Translating the mayor’s order into permanent city law and ending the emergency declaration could weaken Fix The City’s legal challenge, at least as it applies to future projects, though Everoff disputed that point. But whether a majority on the city’s council will agree to do so — and how much of the mayor’s original policy they will opt to rewrite, soften or jettison in the process — is an open question.
Still up for debate: Just how many incentives and waivers the city is willing to grant 100% affordable developers as they make use of the state’s density bonus program. So far that decision has been left to the planning department’s discretion. That unlimited economizing and supersizing has resulted in projects that are “substantially out of scale” with their surrounding neighborhoods, according to a planning department assessment. The most recent version of the ordinance caps the number of developer freebies at five.
Slocum, the developer of the proposed Echo Park apartment building, said most of his projects would “no longer work” if subject to such a cap. He said he needs eleven or twelve.

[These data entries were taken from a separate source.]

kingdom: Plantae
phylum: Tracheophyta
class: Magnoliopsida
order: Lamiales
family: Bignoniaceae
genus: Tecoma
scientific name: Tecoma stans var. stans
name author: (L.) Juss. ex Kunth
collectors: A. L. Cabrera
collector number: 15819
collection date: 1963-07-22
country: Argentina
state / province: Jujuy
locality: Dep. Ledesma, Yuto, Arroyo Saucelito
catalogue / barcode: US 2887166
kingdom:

‘A declaration of war on single-family neighborhoods’
But the biggest debate over the breadth of the city policy may have already come and gone. Though the first version of the executive order seemed to apply to all housing sites in the city, Bass later came back with an amended order to exempt all of the city’s single family neighborhoods. That clarification cut out more than 70% of the city’s residentially zoned land and the lion’s share of its well-to-do neighborhoods, but not before a handful of projects were approved.
The city has since tried to revoke the approvals of some of those projects. Their fate is now the subject of yet another series of lawsuits, these brought by the pro-housing development legal group YIMBY Law, who argue that the city has to let those developments go ahead. In its first suit on behalf of a proposed 7-story project in the west San Fernando Valley, the group denounced the city for having “buckled to political pressure from ‘Not In My Back Yard’ constituents.”
Councilmember Bob Blumenfield, whose district includes the southwest San Fernando Valley and who opposed approving these under-the-wire affordable projects in single family areas said there’s virtually no chance that the council will decide to re-expand the policy to every part of the city. Doing so might have a limited effect anyway: The number of single family parcels that can be turbo-developed under the state’s density bonus law is limited.
“While that may be something for the future, right now we’re piloting (Executive Directive 1) the way it is,” he said. “And as it is, it’s a major step forward. To go that extra step…would be a declaration of war with our single family neighborhoods.”
That war may be coming to Los Angeles before long. Just as cities across the San Francisco Bay Area were required by state law to redraw their zoning maps to accommodate a massive increase in allowable housing development, the City of Los Angeles has until mid-October to plan for 250,000 new homes.